Haimbuchner: "Bartenstein muss dem Parlament Daten über Vector Aerospace offen legen!"

FPÖ forderte mehrmals Aufklärung vom Minister ein

Wien (OTS) - "Die neuen Fakten über die dubiosen Zahlungen der Vector Aerospace an zwei österreichische Firmen müssen umgehend durch das Parlament überprüft werden. Nun ist klar, warum Minister Bartenstein bisher sämtliche Auskünfte verweigert und Versuche zur Aufklärung verhindert hat. Der Fluss von 40 Millionen Euro, welche wahrscheinlich Schmiergeldzahlungen darstellen, sollte vertuscht werden", meinte heute FPÖ-NAbg. Dr. Manfred Haimbuchner.

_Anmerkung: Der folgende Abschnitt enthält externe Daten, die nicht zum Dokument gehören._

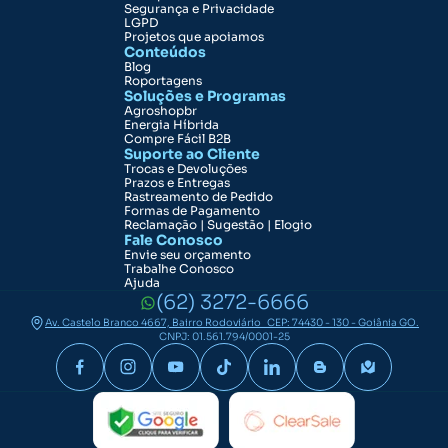
Segurança e Privacidade
LGPD
Projetos que apoiamos
Conteúdos
Blog
Roportagens
Soluções e Programas
Agroshopbr
Energia Híbrida
Compre Fácil B2B
Suporte ao Cliente
Trocas e Devoluções
Prazos e Entregas
Rastreamento de Pedido
Formas de Pagamento
Reclamação | Sugestão | Elogio
Fale Conosco
Envie seu orçamento
Trabalhe Conosco
Ajuda
(62) 3272-6666
Av. Castelo Branco 4667, Bairro Rodoviário CEP: 74430 - 130 - Goiânia GO.
CNPJ: 01.561.794/0001-25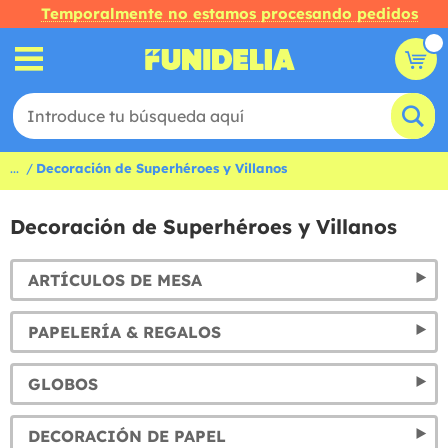
Temporalmente no estamos procesando pedidos
...
Decoración de Superhéroes y Villanos
Decoración de Superhéroes y Villanos
ARTÍCULOS DE MESA
PAPELERÍA & REGALOS
GLOBOS
DECORACIÓN DE PAPEL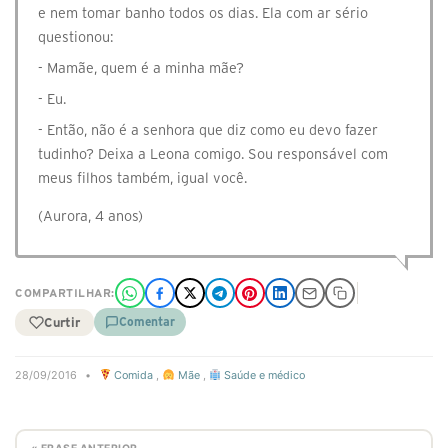
e nem tomar banho todos os dias. Ela com ar sério
questionou:
- Mamãe, quem é a minha mãe?
- Eu.
- Então, não é a senhora que diz como eu devo fazer
tudinho? Deixa a Leona comigo. Sou responsável com
meus filhos também, igual você.
(Aurora, 4 anos)
COMPARTILHAR:
Curtir
Comentar
28/09/2016
•
Comida
,
Mãe
,
Saúde e médico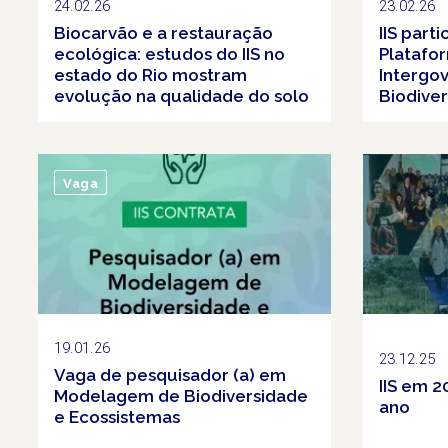
24.02.26
23.02.26
Biocarvão e a restauração
IIS part
ecológica: estudos do IIS no
Platafo
estado do Rio mostram
Intergo
evolução na qualidade do solo
Biodiver
Ecossist
Vaga
19.01.26
23.12.25
Vaga de pesquisador (a) em
IIS em 2
Modelagem de Biodiversidade
ano
e Ecossistemas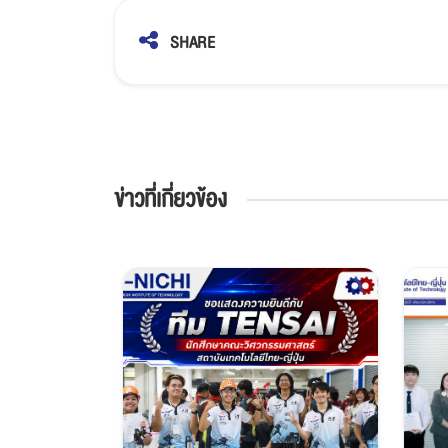
SHARE
ข่าวที่เกี่ยวข้อง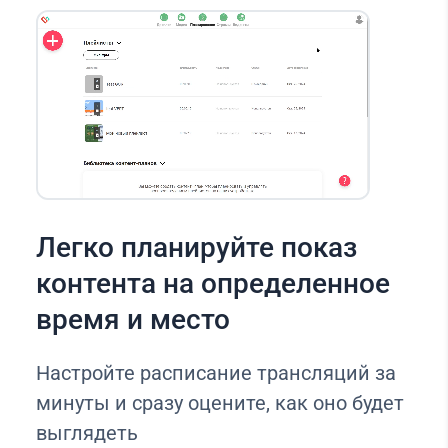
Легко планируйте показ
контента на определенное
время и место
Настройте расписание трансляций за
минуты и сразу оцените, как оно будет
выглядеть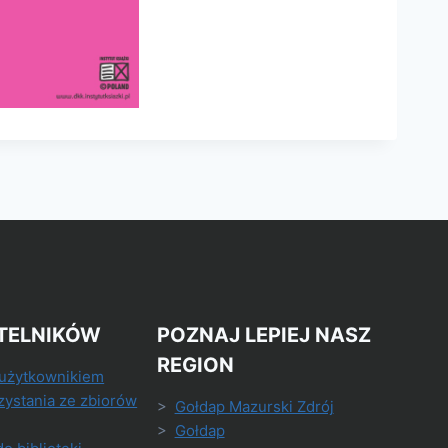
TELNIKÓW
POZNAJ LEPIEJ NASZ
REGION
 użytkownikiem
zystania ze zbiorów
>
Gołdap Mazurski Zdrój
>
Gołdap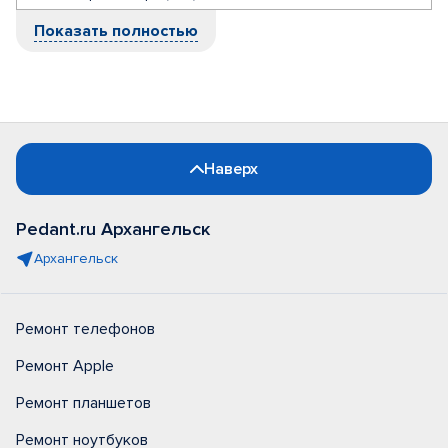
Показать полностью
Наверх
Pedant.ru Архангельск
Архангельск
Ремонт телефонов
Ремонт Apple
Ремонт планшетов
Ремонт ноутбуков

"Die FPÖ richtete an Bartenstein mehrere Anfragen, bekam aber keine zufrieden stellende Antwort. Offenbar gab es kein Interesse an der Aufklärung des Firmengeflechts, das neben der EBD und Vector Aerospace jetzt auch die Centro Consult umfasst. Ein Antrag der FPÖ im Rechnungshofausschuss, der Bartenstein dazu verpflichten sollte, für Aufklärung zu sorgen, wurde von den Regierungsparteien abgeblockt. Warum ist jetzt auch die SPÖ gegen Aufklärung?", so der Abgeordnete weiter. "Neben den vernichteten Millionen des Darabos-Deals und den chaotischen Zuständen der Fliegerkräfte kommt nun ein dritter Umstand hinzu, der eine parlamentarische Untersuchung notwendig machen wird", schloss Haimbuchner.